Standing to deliver as a solo anchor is one thing. Working on your feet with a coanchor is its own special challenge. While it’s not the easiest thing to look comfortable on your own, the challenge is somehow compounded when you have to look comfortable with someone else.
Few pull it off as consistently or effectively as ESPN’s Hannah Storm, seen in the clip above working with another tremendously talented communicator, Sage Steele.
There are a number of things that make this team so effective on their feet.
They are relaxed and moving throughout the segment. Neither of these women ever gets locked into one position. They shift their feet. They change their positions. It’s one of the main reasons they look so very much at home.
They authentically split their attention between the camera and each other. Anchor teams often look stiff and unnatural when standing because they are unsure about where they should look and how often they should shift their attention from camera to coanchor. The answer (demonstrated beautifully here). You should manage eye contact they way you would in animated conversation with a couple of people. You are constantly making good eye contact with both — and watching both for a reaction to what is being said.

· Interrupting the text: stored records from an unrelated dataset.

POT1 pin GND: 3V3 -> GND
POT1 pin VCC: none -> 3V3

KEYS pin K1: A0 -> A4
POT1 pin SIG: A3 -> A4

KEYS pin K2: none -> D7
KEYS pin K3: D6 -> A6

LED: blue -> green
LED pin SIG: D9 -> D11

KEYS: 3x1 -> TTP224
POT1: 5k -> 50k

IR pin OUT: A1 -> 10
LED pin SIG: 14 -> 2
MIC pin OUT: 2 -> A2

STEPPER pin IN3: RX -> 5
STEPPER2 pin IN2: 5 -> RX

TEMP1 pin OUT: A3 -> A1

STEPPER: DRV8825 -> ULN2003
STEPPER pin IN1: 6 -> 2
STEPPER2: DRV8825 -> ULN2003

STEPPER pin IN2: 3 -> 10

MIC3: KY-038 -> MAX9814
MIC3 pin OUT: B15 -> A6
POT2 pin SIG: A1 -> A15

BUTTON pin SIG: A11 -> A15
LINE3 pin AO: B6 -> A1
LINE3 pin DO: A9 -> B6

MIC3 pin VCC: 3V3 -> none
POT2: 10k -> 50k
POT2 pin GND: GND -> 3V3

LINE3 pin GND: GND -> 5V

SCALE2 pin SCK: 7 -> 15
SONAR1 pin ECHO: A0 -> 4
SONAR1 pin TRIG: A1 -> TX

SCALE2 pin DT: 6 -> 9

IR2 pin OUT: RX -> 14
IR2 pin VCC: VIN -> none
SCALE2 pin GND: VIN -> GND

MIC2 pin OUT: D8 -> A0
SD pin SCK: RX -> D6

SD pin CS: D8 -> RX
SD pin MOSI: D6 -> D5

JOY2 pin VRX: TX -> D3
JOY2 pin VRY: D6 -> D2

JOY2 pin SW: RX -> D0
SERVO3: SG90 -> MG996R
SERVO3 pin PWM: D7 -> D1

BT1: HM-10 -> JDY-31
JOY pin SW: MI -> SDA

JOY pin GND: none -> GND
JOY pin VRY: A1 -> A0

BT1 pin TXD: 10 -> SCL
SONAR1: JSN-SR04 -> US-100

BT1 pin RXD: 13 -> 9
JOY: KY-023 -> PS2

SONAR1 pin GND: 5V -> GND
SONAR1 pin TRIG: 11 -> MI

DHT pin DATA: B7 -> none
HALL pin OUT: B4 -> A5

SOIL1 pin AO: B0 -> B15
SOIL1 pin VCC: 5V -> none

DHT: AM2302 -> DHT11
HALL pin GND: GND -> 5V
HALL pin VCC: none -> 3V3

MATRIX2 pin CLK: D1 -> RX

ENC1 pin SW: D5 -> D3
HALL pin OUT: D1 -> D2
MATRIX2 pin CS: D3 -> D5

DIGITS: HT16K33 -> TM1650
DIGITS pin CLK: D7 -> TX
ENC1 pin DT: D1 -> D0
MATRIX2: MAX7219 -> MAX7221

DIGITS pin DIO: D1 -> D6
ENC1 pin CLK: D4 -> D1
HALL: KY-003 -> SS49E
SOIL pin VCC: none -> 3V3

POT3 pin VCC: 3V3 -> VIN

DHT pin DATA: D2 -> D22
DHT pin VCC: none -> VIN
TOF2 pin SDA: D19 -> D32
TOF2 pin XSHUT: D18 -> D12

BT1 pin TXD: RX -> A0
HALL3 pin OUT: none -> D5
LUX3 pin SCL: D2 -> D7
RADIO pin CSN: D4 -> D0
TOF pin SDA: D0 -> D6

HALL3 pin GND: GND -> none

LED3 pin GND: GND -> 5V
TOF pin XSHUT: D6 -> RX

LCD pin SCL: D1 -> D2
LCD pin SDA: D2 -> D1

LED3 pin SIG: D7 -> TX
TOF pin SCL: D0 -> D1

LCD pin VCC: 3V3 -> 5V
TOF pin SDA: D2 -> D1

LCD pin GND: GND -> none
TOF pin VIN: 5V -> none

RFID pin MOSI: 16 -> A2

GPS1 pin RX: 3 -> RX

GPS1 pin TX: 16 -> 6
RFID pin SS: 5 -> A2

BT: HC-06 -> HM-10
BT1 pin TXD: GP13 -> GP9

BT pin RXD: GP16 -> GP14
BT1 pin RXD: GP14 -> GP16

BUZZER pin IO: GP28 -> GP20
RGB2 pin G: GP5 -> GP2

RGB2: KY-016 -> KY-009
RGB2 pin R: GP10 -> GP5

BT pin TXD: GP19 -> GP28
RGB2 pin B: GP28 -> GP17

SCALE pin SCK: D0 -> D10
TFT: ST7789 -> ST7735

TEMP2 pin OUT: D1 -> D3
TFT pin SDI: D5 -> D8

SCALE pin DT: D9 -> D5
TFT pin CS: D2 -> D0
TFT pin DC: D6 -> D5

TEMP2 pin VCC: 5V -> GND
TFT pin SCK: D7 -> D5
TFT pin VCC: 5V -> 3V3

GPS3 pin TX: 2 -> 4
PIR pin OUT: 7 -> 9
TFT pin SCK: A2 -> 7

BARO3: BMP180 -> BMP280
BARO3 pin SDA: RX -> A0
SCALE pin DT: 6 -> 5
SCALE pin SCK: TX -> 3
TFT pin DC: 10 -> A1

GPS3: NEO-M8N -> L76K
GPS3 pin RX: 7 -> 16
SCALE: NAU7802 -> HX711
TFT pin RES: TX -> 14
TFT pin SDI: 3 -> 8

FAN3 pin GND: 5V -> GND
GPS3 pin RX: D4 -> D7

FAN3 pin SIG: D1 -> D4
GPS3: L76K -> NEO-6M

They are comfortable in close proximity to each other. The fact that they are constantly moving helps with this. Also, they never let the space between them become a barrier. Even if you are standing further apart from your coanchor, you should usually work aggressively into the space between you. Otherwise, it becomes a sort of invisible barrier that can make the shot look formal and uncomfortable.
They pick up their cues without talking over each other. The key to pacing a tandem sequence effectively is not always so much talking fast as it is picking up the cues as the conversation flows from one person to another. Instead of just taking turns speaking, you get the feeling that Storm and Steele are really listening to each other and enthusiastically building the conversation as they process what they are hearing and respond to it. When you are working with another anchor it should never feel like you are just talking your turn. It should feel like you are listening and responding and building on what you hear.
Their volume and activity level are compatible. Researchers call this “interactional synchrony.” It’s the way that physical and vocal levels flow from one person to the other.
They are on the same emotional page. Emotion flows back and forth between them as effectively as gesture and speech.
They can laugh at themselves and each other. Few things are as boring as a couple of anchors so preoccupied with achieving some kind of perfection that they take themselves too seriously. Storm and Steele would rather have fun together than be perfect, and it makes all the difference.
These anchors are having fun in these examples because they are doing sports, but the dynamics of great tandem performance would be exactly the same in most serious of circumstances. As long as they continue to listen and respond so authentically to each other, this team will be great together whatever they are reporting.